AVL Trees: How to do index access?

Question

I noticed on the AVL Tree Wikipedia page the following comment:

"If each node additionally records the size of its subtree (including itself and its descendants), then the nodes can be retrieved by index in O(log n) time as well."

I've googled and have found a few places mentioning accessing by index but can't seem to find an explanation of the algorithm one would write.

Many thanks

[UPDATE] Thanks people. If found @templatetypedef answer combined with one of @user448810 links to particularly help. Especially this snipit:

"The key to both these functions is that the index of a node is the size of its left child. As long as we are descending a tree via its left child, we just take the index of the node.
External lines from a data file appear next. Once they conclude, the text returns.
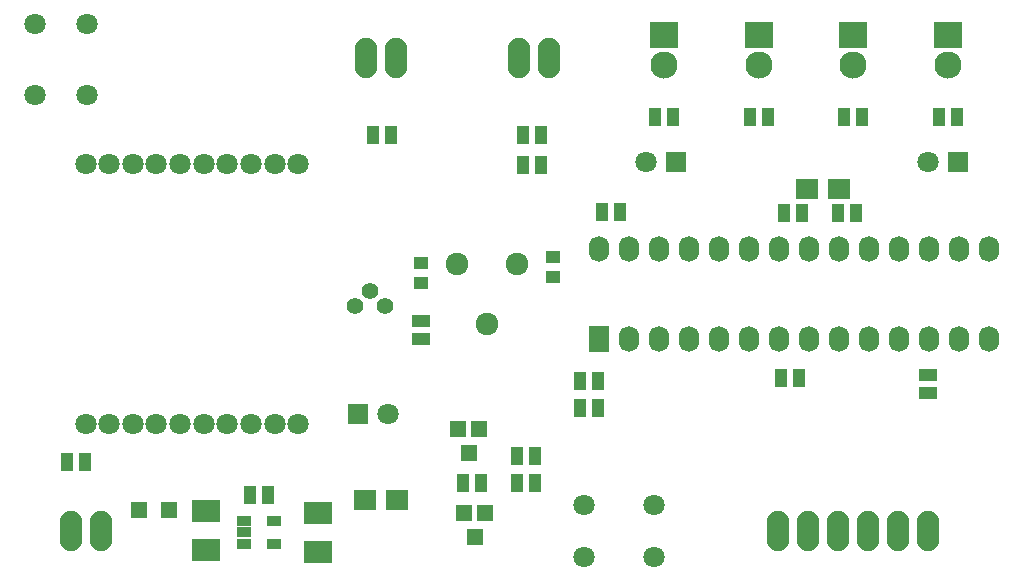
<source format=gbr>
G04 #@! TF.FileFunction,Soldermask,Top*
%FSLAX46Y46*%
G04 Gerber Fmt 4.6, Leading zero omitted, Abs format (unit mm)*
G04 Created by KiCad (PCBNEW 4.0.5-e0-6337~49~ubuntu14.04.1) date Tue Jan 31 14:11:35 2017*
%MOMM*%
%LPD*%
G01*
G04 APERTURE LIST*
%ADD10C,0.100000*%
%ADD11O,1.906220X3.414980*%
%ADD12R,1.035000X1.543000*%
%ADD13R,2.432000X1.924000*%
%ADD14R,2.400000X2.300000*%
%ADD15C,2.300000*%
%ADD16R,1.200000X1.000000*%
%ADD17R,1.400000X1.400000*%
%ADD18R,1.900000X1.700000*%
%ADD19R,1.314400X1.314400*%
%ADD20R,1.543000X1.035000*%
%ADD21C,1.924000*%
%ADD22C,1.797000*%
%ADD23R,1.162000X0.908000*%
%ADD24R,1.797000X1.797000*%
%ADD25C,1.800000*%
%ADD26R,1.700000X2.178000*%
%ADD27O,1.700000X2.178000*%
%ADD28C,1.400760*%
G04 APERTURE END LIST*
D10*
D11*
X86270000Y-55000000D03*
X83730000Y-55000000D03*
D12*
X103378000Y-84582000D03*
X101854000Y-84582000D03*
X120650000Y-68072000D03*
X119126000Y-68072000D03*
X118872000Y-82042000D03*
X120396000Y-82042000D03*
X123698000Y-68072000D03*
X125222000Y-68072000D03*
X59944000Y-89154000D03*
X58420000Y-89154000D03*
D13*
X79660000Y-93499000D03*
X79660000Y-96801000D03*
X70160000Y-93369000D03*
X70160000Y-96671000D03*
D14*
X117000000Y-53000000D03*
D15*
X117000000Y-55540000D03*
D16*
X88392000Y-72302000D03*
X88392000Y-74002000D03*
D14*
X133000000Y-53000000D03*
D15*
X133000000Y-55540000D03*
D16*
X99568000Y-73494000D03*
X99568000Y-71794000D03*
D14*
X125000000Y-53000000D03*
D15*
X125000000Y-55540000D03*
D14*
X109000000Y-53000000D03*
D15*
X109000000Y-55540000D03*
D17*
X67036000Y-93218000D03*
X64536000Y-93218000D03*
D18*
X86350000Y-92420000D03*
X83650000Y-92420000D03*
X123778000Y-66040000D03*
X121078000Y-66040000D03*
D11*
X131350000Y-95000000D03*
X128810000Y-95000000D03*
X126270000Y-95000000D03*
X123730000Y-95000000D03*
X121190000Y-95000000D03*
X118650000Y-95000000D03*
X58730000Y-95000000D03*
X61270000Y-95000000D03*
X99270000Y-55000000D03*
X96730000Y-55000000D03*
D19*
X91567000Y-86360000D03*
X93345000Y-86360000D03*
X92456000Y-88392000D03*
X92075000Y-93472000D03*
X93853000Y-93472000D03*
X92964000Y-95504000D03*
D12*
X101854000Y-82296000D03*
X103378000Y-82296000D03*
D20*
X88392000Y-78740000D03*
X88392000Y-77216000D03*
D12*
X116238000Y-60000000D03*
X117762000Y-60000000D03*
X132238000Y-60000000D03*
X133762000Y-60000000D03*
X124238000Y-60000000D03*
X125762000Y-60000000D03*
X108238000Y-60000000D03*
X109762000Y-60000000D03*
D20*
X131318000Y-81788000D03*
X131318000Y-83312000D03*
D12*
X103738000Y-68000000D03*
X105262000Y-68000000D03*
X91948000Y-90932000D03*
X93472000Y-90932000D03*
X97028000Y-61468000D03*
X98552000Y-61468000D03*
X84328000Y-61468000D03*
X85852000Y-61468000D03*
X96520000Y-90932000D03*
X98044000Y-90932000D03*
X98044000Y-88646000D03*
X96520000Y-88646000D03*
X98552000Y-64008000D03*
X97028000Y-64008000D03*
D21*
X96520000Y-72390000D03*
X93980000Y-77470000D03*
X91440000Y-72390000D03*
D22*
X60112000Y-58118000D03*
X55712000Y-58118000D03*
X60112000Y-52118000D03*
X55712000Y-52118000D03*
D23*
X73440000Y-94197500D03*
X73440000Y-96102500D03*
X75980000Y-94197500D03*
X73440000Y-95150000D03*
X75980000Y-96102500D03*
D24*
X83058000Y-85090000D03*
D22*
X85598000Y-85090000D03*
D25*
X60000000Y-63999260D03*
X68001000Y-63999260D03*
X71998960Y-63999260D03*
X69999980Y-63999260D03*
X64000500Y-63999260D03*
X65999480Y-63999260D03*
X61998980Y-63999260D03*
X75999460Y-63999260D03*
X78000980Y-63999260D03*
X74000480Y-63999260D03*
X74000480Y-86000740D03*
X78000980Y-86000740D03*
X75999460Y-86000740D03*
X61998980Y-86000740D03*
X65999480Y-86000740D03*
X64000500Y-86000740D03*
X69999980Y-86000740D03*
X71998960Y-86000740D03*
X68001000Y-86000740D03*
X60000000Y-86000740D03*
D26*
X103490000Y-78810000D03*
D27*
X106030000Y-78810000D03*
X108570000Y-78810000D03*
X111110000Y-78810000D03*
X113650000Y-78810000D03*
X116190000Y-78810000D03*
X118730000Y-78810000D03*
X121270000Y-78810000D03*
X123810000Y-78810000D03*
X126350000Y-78810000D03*
X128890000Y-78810000D03*
X131430000Y-78810000D03*
X133970000Y-78810000D03*
X136510000Y-78810000D03*
X136510000Y-71190000D03*
X133970000Y-71190000D03*
X131430000Y-71190000D03*
X128890000Y-71190000D03*
X126350000Y-71190000D03*
X123810000Y-71190000D03*
X121270000Y-71190000D03*
X118730000Y-71190000D03*
X116190000Y-71190000D03*
X113650000Y-71190000D03*
X111110000Y-71190000D03*
X108570000Y-71190000D03*
X106030000Y-71190000D03*
X103490000Y-71190000D03*
D28*
X84074000Y-74676000D03*
X85344000Y-75946000D03*
X82804000Y-75946000D03*
D24*
X133858000Y-63754000D03*
D22*
X131318000Y-63754000D03*
D24*
X109982000Y-63754000D03*
D22*
X107442000Y-63754000D03*
D12*
X73914000Y-91948000D03*
X75438000Y-91948000D03*
D22*
X108156000Y-92796000D03*
X108156000Y-97196000D03*
X102156000Y-92796000D03*
X102156000Y-97196000D03*
M02*

</source>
But when we have to move down the tree via its right child, we have to adjust the size to include the half of the tree that we have excluded."

Because my implementation is immutable I didn't need to do any additional work when rebalancing as each node calculates it's size on construction (same as the scheme impl linked)

My final implementation ended up being:

class Node<K,V> implements AVLTree<K,V> { ...
    public V index(int i) {
        if (left.size() == i) return value;
        if (i < left.size()) return left.index(i);
        return right.index(i - left.size() - 1);
    }
}

class Empty<K,V> implements AVLTree<K,V> { ...
    public V index(int i) { throw new IndexOutOfBoundsException();}
}

Which is slightly different from the other implementations, let me know if you think I have a bug!

Answer 1

The general idea behind this construction is to take an existing BST and augment each node by storing the number of nodes in the left subtree. Once you have done this, you can look up the nth node in the tree by using the following recursive algorithm:

• To look up the nth element in a BST whose root node has k elements in its left subtree:
  • If k = n, return the root node (since this is the zeroth node in the tree)
  • If n ≤ k, recursively look up the nth element in the left subtree.
  • Otherwise, look up the (n - k - 1)st element in the right subtree.

This takes time O(h), where h is the height of the tree. In an AVL tree, this O(log n). In CLRS, this construction is explored as applied to red/black trees, and they call such trees "order statistic trees."

You have to put in some extra logic during tree rotations to adjust the cached number of elements in the left subtree, but this is not particularly difficult.

Hope this helps!